──────── The data
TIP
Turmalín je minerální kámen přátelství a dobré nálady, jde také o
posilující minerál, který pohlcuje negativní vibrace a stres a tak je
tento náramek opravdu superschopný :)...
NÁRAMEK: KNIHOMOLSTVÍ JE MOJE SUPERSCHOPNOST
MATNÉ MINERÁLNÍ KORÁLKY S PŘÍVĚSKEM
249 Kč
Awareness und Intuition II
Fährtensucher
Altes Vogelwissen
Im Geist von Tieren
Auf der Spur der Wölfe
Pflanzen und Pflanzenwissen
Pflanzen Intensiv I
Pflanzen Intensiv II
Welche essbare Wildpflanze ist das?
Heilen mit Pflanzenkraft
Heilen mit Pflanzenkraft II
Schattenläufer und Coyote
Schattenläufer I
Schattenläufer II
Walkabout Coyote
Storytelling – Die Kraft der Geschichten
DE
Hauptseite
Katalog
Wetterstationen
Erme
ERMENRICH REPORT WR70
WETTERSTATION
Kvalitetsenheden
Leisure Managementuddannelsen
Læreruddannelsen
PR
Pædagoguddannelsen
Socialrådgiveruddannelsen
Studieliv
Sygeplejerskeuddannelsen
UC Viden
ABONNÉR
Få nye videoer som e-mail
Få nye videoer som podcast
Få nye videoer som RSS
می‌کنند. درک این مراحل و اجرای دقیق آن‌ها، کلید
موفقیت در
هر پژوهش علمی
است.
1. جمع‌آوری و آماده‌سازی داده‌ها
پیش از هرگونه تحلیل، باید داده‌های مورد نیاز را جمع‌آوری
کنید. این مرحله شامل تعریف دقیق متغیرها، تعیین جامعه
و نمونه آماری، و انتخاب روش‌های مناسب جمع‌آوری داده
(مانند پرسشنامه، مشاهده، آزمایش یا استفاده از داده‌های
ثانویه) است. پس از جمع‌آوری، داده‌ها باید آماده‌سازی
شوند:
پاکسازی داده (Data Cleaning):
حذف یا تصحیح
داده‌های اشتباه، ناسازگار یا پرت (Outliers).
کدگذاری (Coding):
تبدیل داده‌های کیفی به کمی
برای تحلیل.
────────────────
Tally the lines of the entries that contain the string "Intensiv", treating uppercase and lowercase letters as different. Give only the number.

*Result of the task*
2